Canon Mauney praised the U.S. government for continuing its generous humanitarian assistance to hungry North Koreans, and for using "diplomacy rather than bluster and reactivity" to resolve sensitive international issues.

Dr. Page urged the international community to persist in helping North Korea get back on its feet. "Our hearts go out to all who suffer in North Korea," he said, "and there are many suffering the ravages of not having enough to eat."

Christians have a particular mandate to feed the hungry, Dr. Page said, adding the reminder that "a lot of our aid is distributed through the Korean Christians Federation," which is seeking to serve the broader North Korean community. "There’s a Christian community that’s vibrant and growing in the DPRK," he said, "and we want to help nurture that community."

The CWS team also saw:

The CWS team’s program included meetings with the Rev. KANG Young-sup, KCF Chairperson; Mr.
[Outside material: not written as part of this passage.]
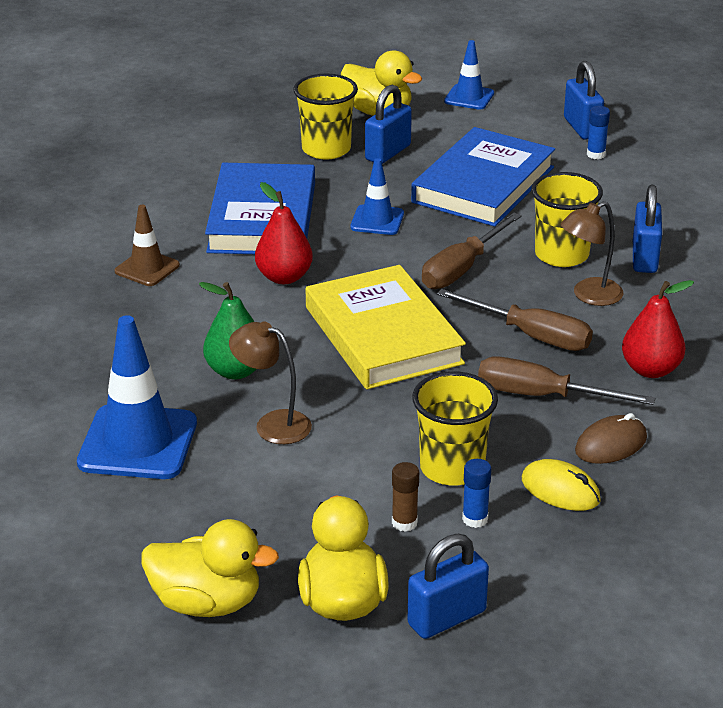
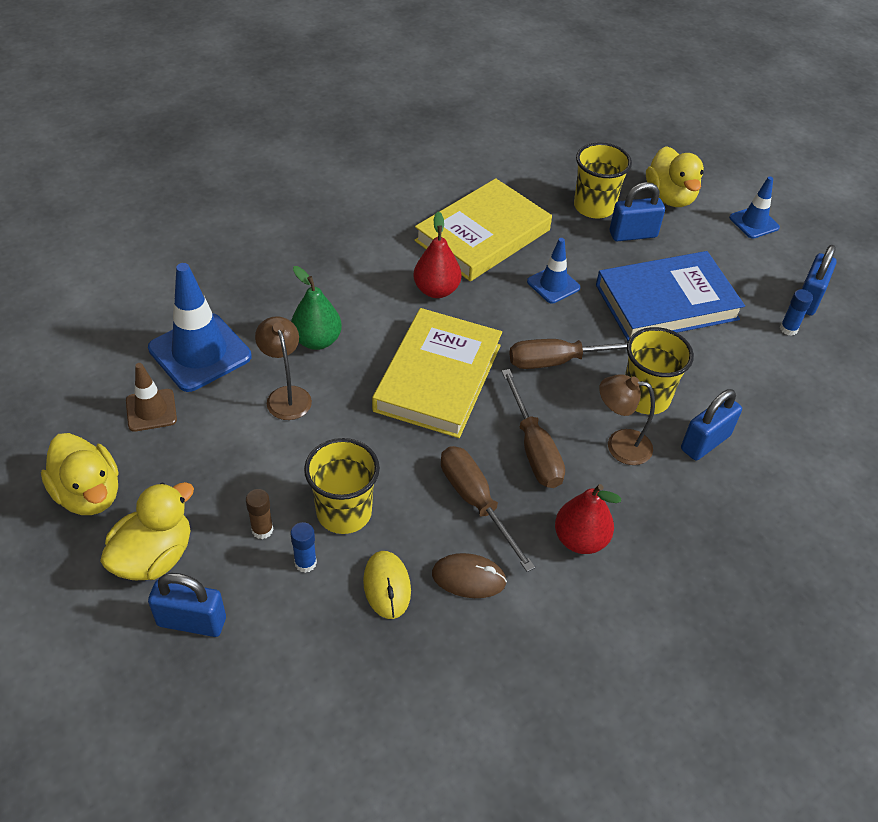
camera: 40 degrees right, 15 degrees up
(147, 268) = (366, 230): brown traffic cone -> brown traffic cone (151, 410)
(262, 217) = (483, 235): blue book -> yellow book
David Morton, the U.N. humanitarian coordinator for North Korea, and representatives of aid agencies resident in the DPRK.

Church World Service, which has a long history of contact with North Korea, especially the Korean Christians Federation, has provided more than $2.8 million in humanitarian assistance to North Korea since 1996, including food, medicine, clothing, blankets, diesel generators and greenhouses.